▶ Exercise instructions: Copy every line below exactly.

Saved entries

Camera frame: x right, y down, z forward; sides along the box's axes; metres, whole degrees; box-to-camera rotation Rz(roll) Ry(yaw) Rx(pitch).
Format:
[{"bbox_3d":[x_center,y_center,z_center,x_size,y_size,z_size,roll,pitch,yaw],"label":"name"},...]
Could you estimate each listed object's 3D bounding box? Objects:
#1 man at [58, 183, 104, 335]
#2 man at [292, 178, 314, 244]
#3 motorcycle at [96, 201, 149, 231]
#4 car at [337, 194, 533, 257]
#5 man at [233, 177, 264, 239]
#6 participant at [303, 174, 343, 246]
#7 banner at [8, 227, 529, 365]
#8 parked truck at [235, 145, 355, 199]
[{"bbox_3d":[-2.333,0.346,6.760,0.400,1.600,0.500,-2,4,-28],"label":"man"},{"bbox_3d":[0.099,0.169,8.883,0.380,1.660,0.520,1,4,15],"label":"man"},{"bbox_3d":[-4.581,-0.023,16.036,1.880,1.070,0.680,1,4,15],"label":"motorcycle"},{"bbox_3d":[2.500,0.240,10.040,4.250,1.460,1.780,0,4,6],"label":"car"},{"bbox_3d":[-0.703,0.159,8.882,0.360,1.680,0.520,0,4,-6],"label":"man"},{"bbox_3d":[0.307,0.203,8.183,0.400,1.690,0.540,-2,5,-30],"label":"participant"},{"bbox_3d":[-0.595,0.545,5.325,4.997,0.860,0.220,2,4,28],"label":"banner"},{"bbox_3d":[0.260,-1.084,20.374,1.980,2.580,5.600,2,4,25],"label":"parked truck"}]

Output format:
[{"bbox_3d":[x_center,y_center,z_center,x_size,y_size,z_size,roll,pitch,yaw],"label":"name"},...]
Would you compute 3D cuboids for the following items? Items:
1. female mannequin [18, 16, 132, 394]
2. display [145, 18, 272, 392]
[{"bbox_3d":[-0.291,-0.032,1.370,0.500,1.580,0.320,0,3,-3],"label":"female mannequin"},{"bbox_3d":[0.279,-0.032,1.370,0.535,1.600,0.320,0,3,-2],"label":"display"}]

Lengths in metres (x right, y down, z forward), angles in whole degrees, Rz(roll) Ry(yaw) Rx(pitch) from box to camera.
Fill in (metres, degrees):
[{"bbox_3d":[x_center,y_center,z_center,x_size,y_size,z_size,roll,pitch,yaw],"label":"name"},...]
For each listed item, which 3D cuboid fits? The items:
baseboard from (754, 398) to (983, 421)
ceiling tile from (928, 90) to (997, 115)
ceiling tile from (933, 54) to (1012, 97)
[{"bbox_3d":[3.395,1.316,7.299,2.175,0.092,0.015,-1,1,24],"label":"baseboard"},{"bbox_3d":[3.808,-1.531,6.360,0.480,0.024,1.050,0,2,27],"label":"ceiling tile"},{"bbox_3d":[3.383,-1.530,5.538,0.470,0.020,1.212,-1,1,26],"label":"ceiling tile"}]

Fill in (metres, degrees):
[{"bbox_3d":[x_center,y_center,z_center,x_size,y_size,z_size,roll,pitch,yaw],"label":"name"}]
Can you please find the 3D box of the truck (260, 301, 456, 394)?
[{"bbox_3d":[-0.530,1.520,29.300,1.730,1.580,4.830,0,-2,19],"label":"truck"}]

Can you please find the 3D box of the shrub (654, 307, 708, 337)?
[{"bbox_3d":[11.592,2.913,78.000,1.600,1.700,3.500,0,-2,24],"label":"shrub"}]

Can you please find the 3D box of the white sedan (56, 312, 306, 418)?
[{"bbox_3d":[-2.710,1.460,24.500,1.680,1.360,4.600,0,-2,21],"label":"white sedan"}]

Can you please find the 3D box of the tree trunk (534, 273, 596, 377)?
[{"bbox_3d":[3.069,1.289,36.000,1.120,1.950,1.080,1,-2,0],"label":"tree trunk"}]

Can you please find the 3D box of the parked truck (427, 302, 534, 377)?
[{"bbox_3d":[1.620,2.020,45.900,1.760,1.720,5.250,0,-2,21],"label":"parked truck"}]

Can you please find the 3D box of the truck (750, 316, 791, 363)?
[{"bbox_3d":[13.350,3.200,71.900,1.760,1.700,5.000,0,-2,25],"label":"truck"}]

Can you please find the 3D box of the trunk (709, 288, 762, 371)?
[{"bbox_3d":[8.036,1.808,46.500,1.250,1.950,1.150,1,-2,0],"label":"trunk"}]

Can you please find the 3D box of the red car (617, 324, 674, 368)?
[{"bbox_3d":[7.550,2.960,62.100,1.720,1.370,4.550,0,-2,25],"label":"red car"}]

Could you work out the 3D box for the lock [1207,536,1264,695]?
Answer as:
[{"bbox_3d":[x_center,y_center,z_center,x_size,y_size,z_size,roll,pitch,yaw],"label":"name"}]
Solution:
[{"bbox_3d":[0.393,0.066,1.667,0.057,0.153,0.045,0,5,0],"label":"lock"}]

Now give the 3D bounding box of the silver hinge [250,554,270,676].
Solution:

▶ Solution for this problem:
Camera frame: x right, y down, z forward; sides along the box's axes; metres, whole degrees; box-to-camera rotation Rz(roll) Ry(yaw) Rx(pitch).
Format:
[{"bbox_3d":[x_center,y_center,z_center,x_size,y_size,z_size,roll,pitch,yaw],"label":"name"},...]
Could you estimate each listed object's 3D bounding box? Objects:
#1 man at [58, 183, 104, 335]
#2 man at [292, 178, 314, 244]
#3 motorcycle at [96, 201, 149, 231]
#4 car at [337, 194, 533, 257]
#5 man at [233, 177, 264, 239]
#6 participant at [303, 174, 343, 246]
#7 banner at [8, 227, 529, 365]
#8 parked truck at [235, 145, 355, 199]
[{"bbox_3d":[-2.333,0.346,6.760,0.400,1.600,0.500,-2,4,-28],"label":"man"},{"bbox_3d":[0.099,0.169,8.883,0.380,1.660,0.520,1,4,15],"label":"man"},{"bbox_3d":[-4.581,-0.023,16.036,1.880,1.070,0.680,1,4,15],"label":"motorcycle"},{"bbox_3d":[2.500,0.240,10.040,4.250,1.460,1.780,0,4,6],"label":"car"},{"bbox_3d":[-0.703,0.159,8.882,0.360,1.680,0.520,0,4,-6],"label":"man"},{"bbox_3d":[0.307,0.203,8.183,0.400,1.690,0.540,-2,5,-30],"label":"participant"},{"bbox_3d":[-0.595,0.545,5.325,4.997,0.860,0.220,2,4,28],"label":"banner"},{"bbox_3d":[0.260,-1.084,20.374,1.980,2.580,5.600,2,4,25],"label":"parked truck"}]

Output format:
[{"bbox_3d":[x_center,y_center,z_center,x_size,y_size,z_size,roll,pitch,yaw],"label":"name"},...]
Would you compute 3D cuboids for the following items? Items:
1. female mannequin [18, 16, 132, 394]
2. display [145, 18, 272, 392]
[{"bbox_3d":[-0.291,-0.032,1.370,0.500,1.580,0.320,0,3,-3],"label":"female mannequin"},{"bbox_3d":[0.279,-0.032,1.370,0.535,1.600,0.320,0,3,-2],"label":"display"}]

Lengths in metres (x right, y down, z forward), angles in whole degrees, Rz(roll) Ry(yaw) Rx(pitch) from box to camera.
Fill in (metres, degrees):
[{"bbox_3d":[x_center,y_center,z_center,x_size,y_size,z_size,roll,pitch,yaw],"label":"name"},...]
For each listed item, which 3D cuboid fits? The items:
baseboard from (754, 398) to (983, 421)
ceiling tile from (928, 90) to (997, 115)
ceiling tile from (933, 54) to (1012, 97)
[{"bbox_3d":[3.395,1.316,7.299,2.175,0.092,0.015,-1,1,24],"label":"baseboard"},{"bbox_3d":[3.808,-1.531,6.360,0.480,0.024,1.050,0,2,27],"label":"ceiling tile"},{"bbox_3d":[3.383,-1.530,5.538,0.470,0.020,1.212,-1,1,26],"label":"ceiling tile"}]

Fill in (metres, degrees):
[{"bbox_3d":[x_center,y_center,z_center,x_size,y_size,z_size,roll,pitch,yaw],"label":"name"}]
Can you please find the 3D box of the truck (260, 301, 456, 394)?
[{"bbox_3d":[-0.530,1.520,29.300,1.730,1.580,4.830,0,-2,19],"label":"truck"}]

Can you please find the 3D box of the shrub (654, 307, 708, 337)?
[{"bbox_3d":[11.592,2.913,78.000,1.600,1.700,3.500,0,-2,24],"label":"shrub"}]

Can you please find the 3D box of the white sedan (56, 312, 306, 418)?
[{"bbox_3d":[-2.710,1.460,24.500,1.680,1.360,4.600,0,-2,21],"label":"white sedan"}]

Can you please find the 3D box of the tree trunk (534, 273, 596, 377)?
[{"bbox_3d":[3.069,1.289,36.000,1.120,1.950,1.080,1,-2,0],"label":"tree trunk"}]

Can you please find the 3D box of the parked truck (427, 302, 534, 377)?
[{"bbox_3d":[1.620,2.020,45.900,1.760,1.720,5.250,0,-2,21],"label":"parked truck"}]

Can you please find the 3D box of the truck (750, 316, 791, 363)?
[{"bbox_3d":[13.350,3.200,71.900,1.760,1.700,5.000,0,-2,25],"label":"truck"}]

Can you please find the 3D box of the trunk (709, 288, 762, 371)?
[{"bbox_3d":[8.036,1.808,46.500,1.250,1.950,1.150,1,-2,0],"label":"trunk"}]

Can you please find the 3D box of the red car (617, 324, 674, 368)?
[{"bbox_3d":[7.550,2.960,62.100,1.720,1.370,4.550,0,-2,25],"label":"red car"}]

Could you work out the 3D box for the lock [1207,536,1264,695]?
Answer as:
[{"bbox_3d":[x_center,y_center,z_center,x_size,y_size,z_size,roll,pitch,yaw],"label":"name"}]
Solution:
[{"bbox_3d":[0.393,0.066,1.667,0.057,0.153,0.045,0,5,0],"label":"lock"}]

Now give the 3D bounding box of the silver hinge [250,554,270,676].
Solution:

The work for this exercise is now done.